Following the discovery of lots more fresh bodies found in the oddest places, the investigation rapidly leads to a sketchy local free clinic with a sullen physician in charge and an oily televangelist as its top benefactor. And when Tempe's current boyfriend, a Montreal cop, and her ex-husband, an attorney looking for a missing local woman, both arrive in town, Tempe's love life becomes potentially more complicated than her sleuthing job.
The only bone I have to pick is that, as with other recent series entries, the solution to the puzzle here is more transparent and consequently less interesting than the intriguing forensic, um, spadework Tempe pursues in attempting to bring the culprits to justice.
Longtime North Carolina newspaperman Mark Ethridge draws on his years at The Charlotte Observer to deliver a serviceable novel about race and memory in "Grievances" (New South Books, $27.95, 278 pages). After Charlotte Times beat reporter Matt Harper gets a newsroom visit from the scion of a patrician South Carolina Lowcountry family, he persuades his dubious editor to let him pursue the man's intriguing story about the decades-old unsolved murder of a black teenager. Despite interference from a lot of people -- including his paper's malicious publisher -- who don't want the story published, Harper travels to South Carolina to get to the bottom of the long-forgotten crime.
Ethridge writes evocatively, particularly in his descriptions of Lowcountry life. But some readers will be put off by his extended "inside baseball" depictions of the intricacies of newsroom politics. Others, like me, might wish for a less treadworn plot and fewer characters -- particularly a drawling, bigoted South Carolina sheriff -- who've spent too much time at central casting.
Wilmingtonian Ellen Elizabeth Hunter sets her historical preservationist sleuth Ashley Wilkes on another agreeably diverting mission in "Murder on the ICW" (Magnolia Mysteries, $15, 223 pages). While restoring an old hunting lodge near the Intracoastal Waterway, Ashley uncovers a body beneath a pile of long-discarded bottles. Seems the lodge was long ago home to one of the many moonshine operations once common along the waterway in New Hanover County.

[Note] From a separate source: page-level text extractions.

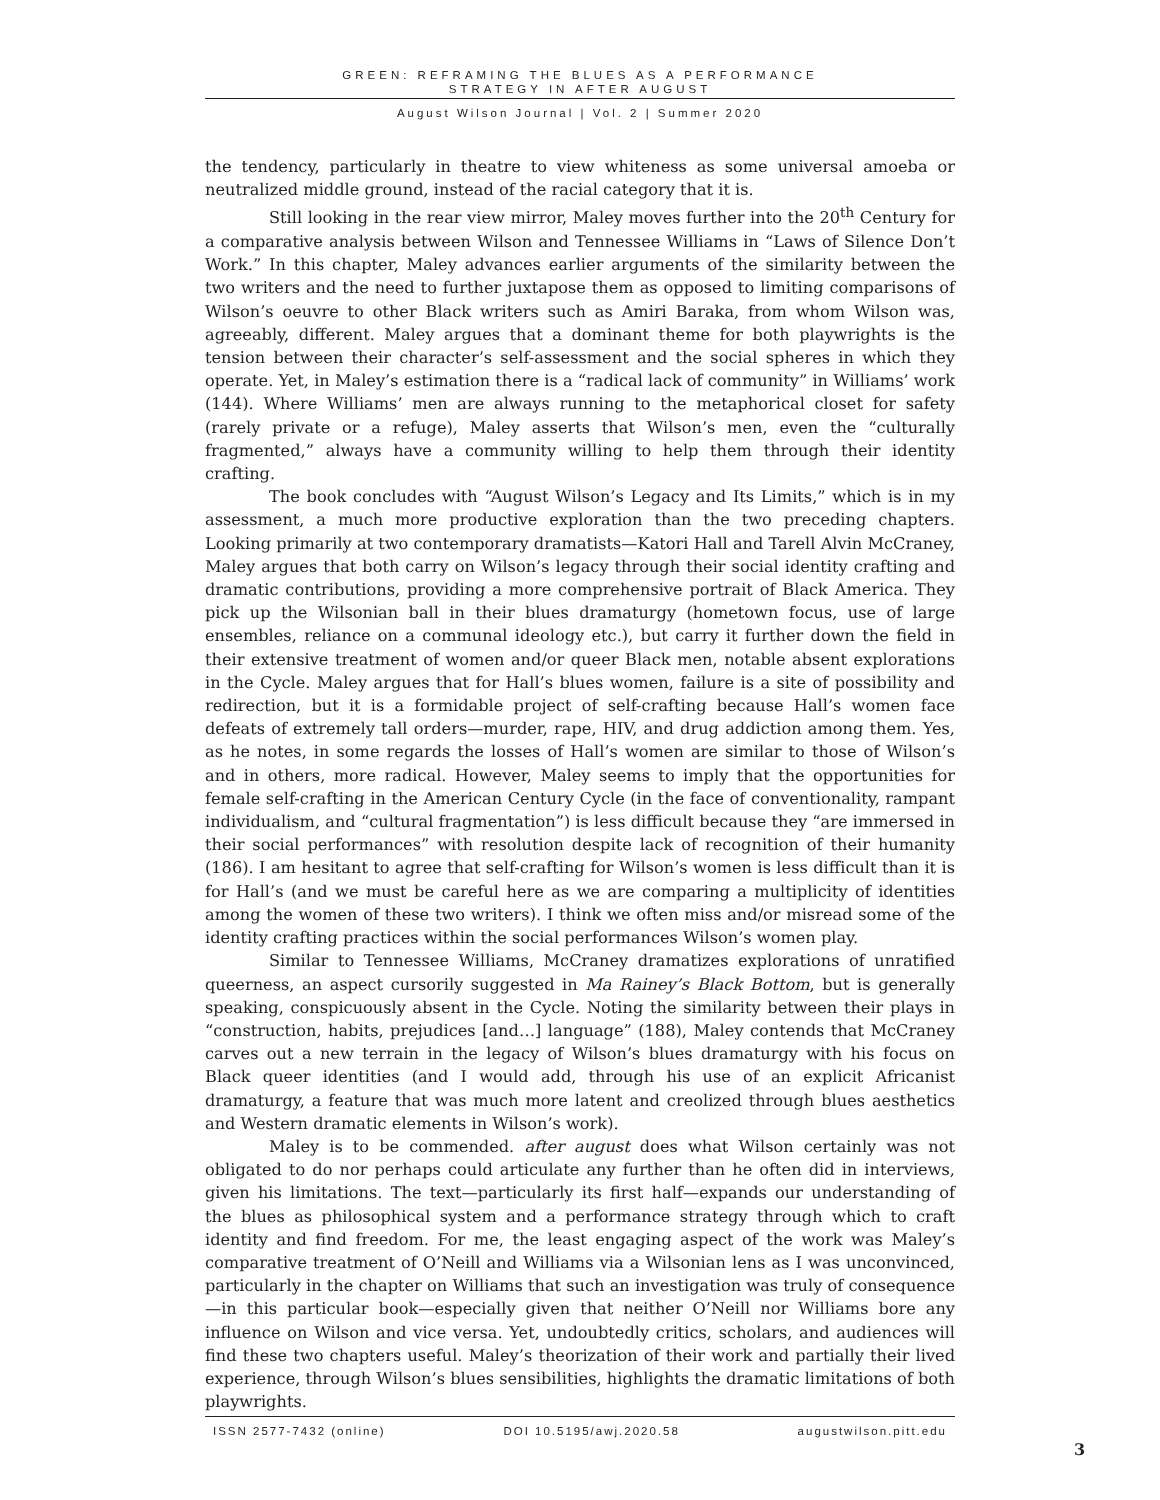GREEN: REFRAMING THE BLUES AS A PERFORMANCE
STRATEGY IN AFTER AUGUST
August Wilson Journal | Vol. 2 | Summer 2020
the tendency, particularly in theatre to view whiteness as some universal amoeba or neutralized middle ground, instead of the racial category that it is.
Still looking in the rear view mirror, Maley moves further into the 20<sup>th</sup> Century for a comparative analysis between Wilson and Tennessee Williams in “Laws of Silence Don’t Work.” In this chapter, Maley advances earlier arguments of the similarity between the two writers and the need to further juxtapose them as opposed to limiting comparisons of Wilson’s oeuvre to other Black writers such as Amiri Baraka, from whom Wilson was, agreeably, different. Maley argues that a dominant theme for both playwrights is the tension between their character’s self-assessment and the social spheres in which they operate. Yet, in Maley’s estimation there is a “radical lack of community” in Williams’ work (144). Where Williams’ men are always running to the metaphorical closet for safety (rarely private or a refuge), Maley asserts that Wilson’s men, even the “culturally fragmented,” always have a community willing to help them through their identity crafting.
The book concludes with “August Wilson’s Legacy and Its Limits,” which is in my assessment, a much more productive exploration than the two preceding chapters. Looking primarily at two contemporary dramatists—Katori Hall and Tarell Alvin McCraney, Maley argues that both carry on Wilson’s legacy through their social identity crafting and dramatic contributions, providing a more comprehensive portrait of Black America. They pick up the Wilsonian ball in their blues dramaturgy (hometown focus, use of large ensembles, reliance on a communal ideology etc.), but carry it further down the field in their extensive treatment of women and/or queer Black men, notable absent explorations in the Cycle. Maley argues that for Hall’s blues women, failure is a site of possibility and redirection, but it is a formidable project of self-crafting because Hall’s women face defeats of extremely tall orders—murder, rape, HIV, and drug addiction among them. Yes, as he notes, in some regards the losses of Hall’s women are similar to those of Wilson’s and in others, more radical. However, Maley seems to imply that the opportunities for female self-crafting in the American Century Cycle (in the face of conventionality, rampant individualism, and “cultural fragmentation”) is less difficult because they “are immersed in their social performances” with resolution despite lack of recognition of their humanity (186). I am hesitant to agree that self-crafting for Wilson’s women is less difficult than it is for Hall’s (and we must be careful here as we are comparing a multiplicity of identities among the women of these two writers). I think we often miss and/or misread some of the identity crafting practices within the social performances Wilson’s women play.
Similar to Tennessee Williams, McCraney dramatizes explorations of unratified queerness, an aspect cursorily suggested in Ma Rainey’s Black Bottom, but is generally speaking, conspicuously absent in the Cycle. Noting the similarity between their plays in “construction, habits, prejudices [and…] language” (188), Maley contends that McCraney carves out a new terrain in the legacy of Wilson’s blues dramaturgy with his focus on Black queer identities (and I would add, through his use of an explicit Africanist dramaturgy, a feature that was much more latent and creolized through blues aesthetics and Western dramatic elements in Wilson’s work).
Maley is to be commended. after august does what Wilson certainly was not obligated to do nor perhaps could articulate any further than he often did in interviews, given his limitations. The text—particularly its first half—expands our understanding of the blues as philosophical system and a performance strategy through which to craft identity and find freedom. For me, the least engaging aspect of the work was Maley’s comparative treatment of O’Neill and Williams via a Wilsonian lens as I was unconvinced, particularly in the chapter on Williams that such an investigation was truly of consequence—in this particular book—especially given that neither O’Neill nor Williams bore any influence on Wilson and vice versa. Yet, undoubtedly critics, scholars, and audiences will find these two chapters useful. Maley’s theorization of their work and partially their lived experience, through Wilson’s blues sensibilities, highlights the dramatic limitations of both playwrights.
ISSN 2577-7432 (online) DOI 10.5195/awj.2020.58 augustwilson.pitt.edu
3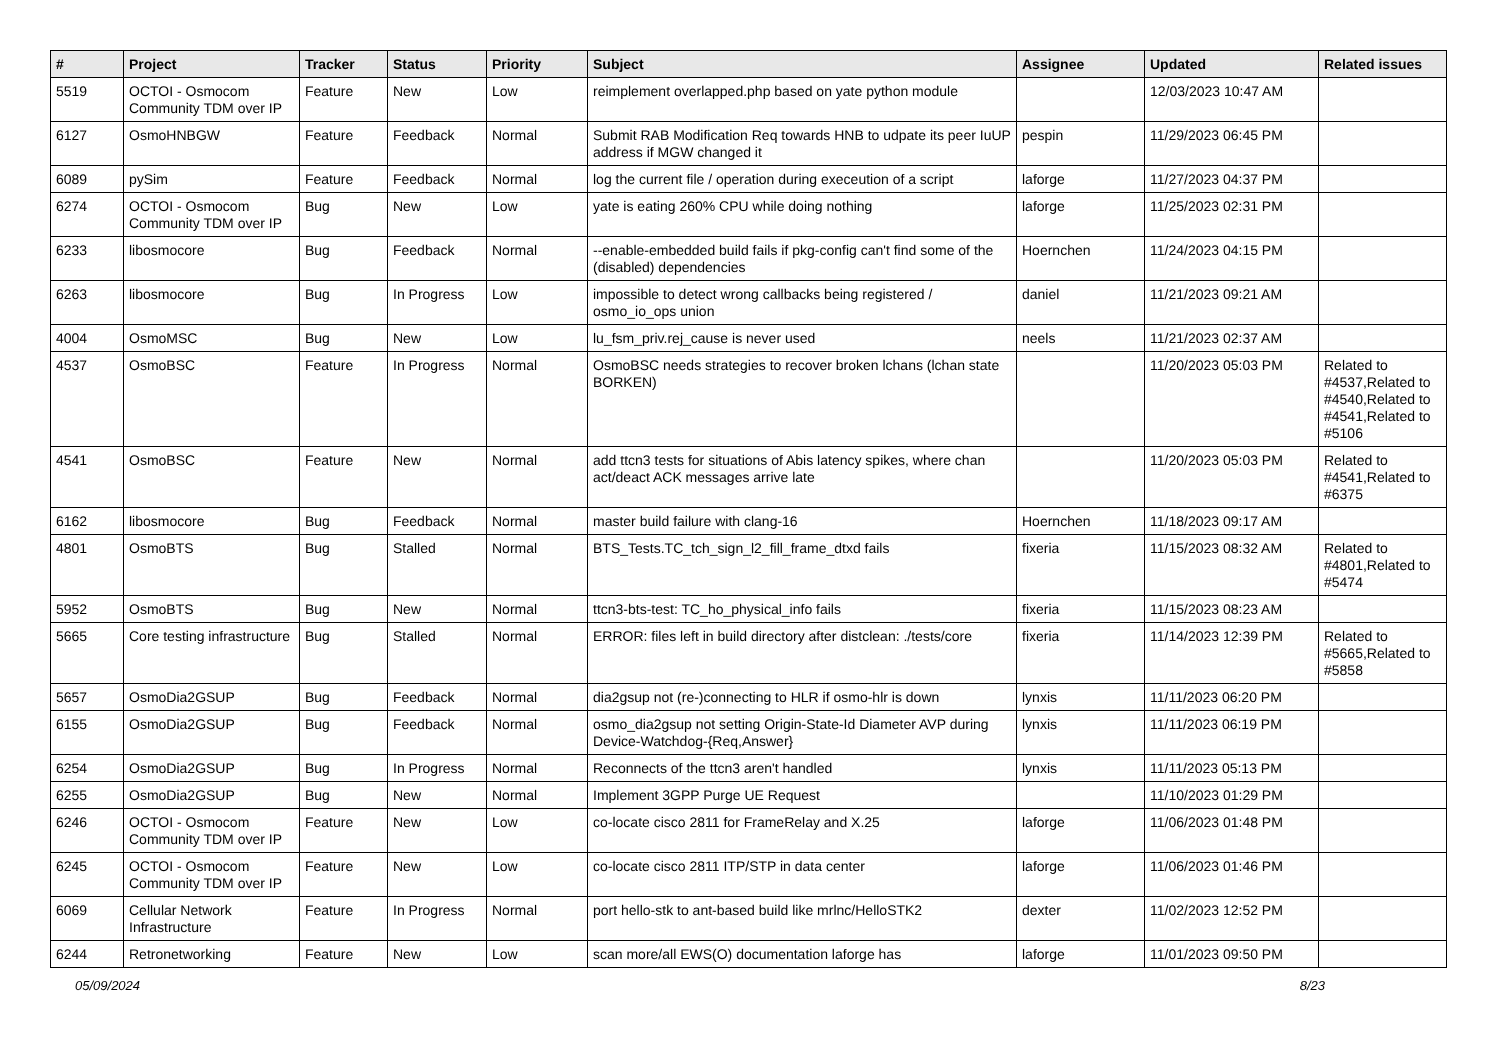| # | Project | Tracker | Status | Priority | Subject | Assignee | Updated | Related issues |
| --- | --- | --- | --- | --- | --- | --- | --- | --- |
| 5519 | OCTOI - Osmocom Community TDM over IP | Feature | New | Low | reimplement overlapped.php based on yate python module | | 12/03/2023 10:47 AM | |
| 6127 | OsmoHNBGW | Feature | Feedback | Normal | Submit RAB Modification Req towards HNB to udpate its peer IuUP address if MGW changed it | pespin | 11/29/2023 06:45 PM | |
| 6089 | pySim | Feature | Feedback | Normal | log the current file / operation during execeution of a script | laforge | 11/27/2023 04:37 PM | |
| 6274 | OCTOI - Osmocom Community TDM over IP | Bug | New | Low | yate is eating 260% CPU while doing nothing | laforge | 11/25/2023 02:31 PM | |
| 6233 | libosmocore | Bug | Feedback | Normal | --enable-embedded build fails if pkg-config can't find some of the (disabled) dependencies | Hoernchen | 11/24/2023 04:15 PM | |
| 6263 | libosmocore | Bug | In Progress | Low | impossible to detect wrong callbacks being registered / osmo_io_ops union | daniel | 11/21/2023 09:21 AM | |
| 4004 | OsmoMSC | Bug | New | Low | lu_fsm_priv.rej_cause is never used | neels | 11/21/2023 02:37 AM | |
| 4537 | OsmoBSC | Feature | In Progress | Normal | OsmoBSC needs strategies to recover broken lchans (lchan state BORKEN) | | 11/20/2023 05:03 PM | Related to #4537,Related to #4540,Related to #4541,Related to #5106 |
| 4541 | OsmoBSC | Feature | New | Normal | add ttcn3 tests for situations of Abis latency spikes, where chan act/deact ACK messages arrive late | | 11/20/2023 05:03 PM | Related to #4541,Related to #6375 |
| 6162 | libosmocore | Bug | Feedback | Normal | master build failure with clang-16 | Hoernchen | 11/18/2023 09:17 AM | |
| 4801 | OsmoBTS | Bug | Stalled | Normal | BTS_Tests.TC_tch_sign_l2_fill_frame_dtxd fails | fixeria | 11/15/2023 08:32 AM | Related to #4801,Related to #5474 |
| 5952 | OsmoBTS | Bug | New | Normal | ttcn3-bts-test: TC_ho_physical_info fails | fixeria | 11/15/2023 08:23 AM | |
| 5665 | Core testing infrastructure | Bug | Stalled | Normal | ERROR: files left in build directory after distclean: ./tests/core | fixeria | 11/14/2023 12:39 PM | Related to #5665,Related to #5858 |
| 5657 | OsmoDia2GSUP | Bug | Feedback | Normal | dia2gsup not (re-)connecting to HLR if osmo-hlr is down | lynxis | 11/11/2023 06:20 PM | |
| 6155 | OsmoDia2GSUP | Bug | Feedback | Normal | osmo_dia2gsup not setting Origin-State-Id Diameter AVP during Device-Watchdog-{Req,Answer} | lynxis | 11/11/2023 06:19 PM | |
| 6254 | OsmoDia2GSUP | Bug | In Progress | Normal | Reconnects of the ttcn3 aren't handled | lynxis | 11/11/2023 05:13 PM | |
| 6255 | OsmoDia2GSUP | Bug | New | Normal | Implement 3GPP Purge UE Request | | 11/10/2023 01:29 PM | |
| 6246 | OCTOI - Osmocom Community TDM over IP | Feature | New | Low | co-locate cisco 2811 for FrameRelay and X.25 | laforge | 11/06/2023 01:48 PM | |
| 6245 | OCTOI - Osmocom Community TDM over IP | Feature | New | Low | co-locate cisco 2811 ITP/STP in data center | laforge | 11/06/2023 01:46 PM | |
| 6069 | Cellular Network Infrastructure | Feature | In Progress | Normal | port hello-stk to ant-based build like mrlnc/HelloSTK2 | dexter | 11/02/2023 12:52 PM | |
| 6244 | Retronetworking | Feature | New | Low | scan more/all EWS(O) documentation laforge has | laforge | 11/01/2023 09:50 PM | |
05/09/2024 8/23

And when former and current suitors of her sister Melanie, a former Miss North Carolina, start dropping like houseflies around the time of Wilmington's celebrated Thanksgiving Flotilla, Ashley needs to persuade Port City cops to look beyond her sibling and into the city's past to catch the culprit.

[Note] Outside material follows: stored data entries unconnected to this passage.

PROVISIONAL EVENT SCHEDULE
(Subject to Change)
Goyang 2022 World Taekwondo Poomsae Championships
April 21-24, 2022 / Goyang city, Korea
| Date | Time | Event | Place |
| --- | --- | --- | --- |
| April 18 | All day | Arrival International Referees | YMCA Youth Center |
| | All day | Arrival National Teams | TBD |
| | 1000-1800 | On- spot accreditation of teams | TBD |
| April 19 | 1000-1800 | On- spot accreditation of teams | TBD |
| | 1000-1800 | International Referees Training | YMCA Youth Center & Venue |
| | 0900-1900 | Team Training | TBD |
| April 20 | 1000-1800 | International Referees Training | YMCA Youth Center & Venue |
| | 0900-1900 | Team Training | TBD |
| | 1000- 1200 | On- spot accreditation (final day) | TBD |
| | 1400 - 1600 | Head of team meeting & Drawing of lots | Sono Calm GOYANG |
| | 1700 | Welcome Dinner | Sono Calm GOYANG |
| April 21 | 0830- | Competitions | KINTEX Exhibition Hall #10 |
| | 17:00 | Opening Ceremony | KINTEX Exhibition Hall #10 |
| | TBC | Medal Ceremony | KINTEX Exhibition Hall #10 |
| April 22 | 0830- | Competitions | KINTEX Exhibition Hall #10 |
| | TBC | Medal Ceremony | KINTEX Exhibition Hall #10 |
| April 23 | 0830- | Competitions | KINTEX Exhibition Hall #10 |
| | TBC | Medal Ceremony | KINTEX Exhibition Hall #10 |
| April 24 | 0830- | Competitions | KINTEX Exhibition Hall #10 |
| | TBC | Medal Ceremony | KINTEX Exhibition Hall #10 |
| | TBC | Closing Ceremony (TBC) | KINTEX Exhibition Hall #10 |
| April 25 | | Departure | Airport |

Western North Carolina journalist Scott Nicholson's "The Farm" (Pinnacle, $6.99, paperback, 394 pages) is technically more horror story than mystery, but the book has plenty of the latter. If sketchy step-parents, evil spirits, blood-drinking scarecrows and haunted houses -- all set a against a murky mountain backdrop -- strike your fancy, then Nicholson's adept conjurations will strike it hard enough to leave a mark.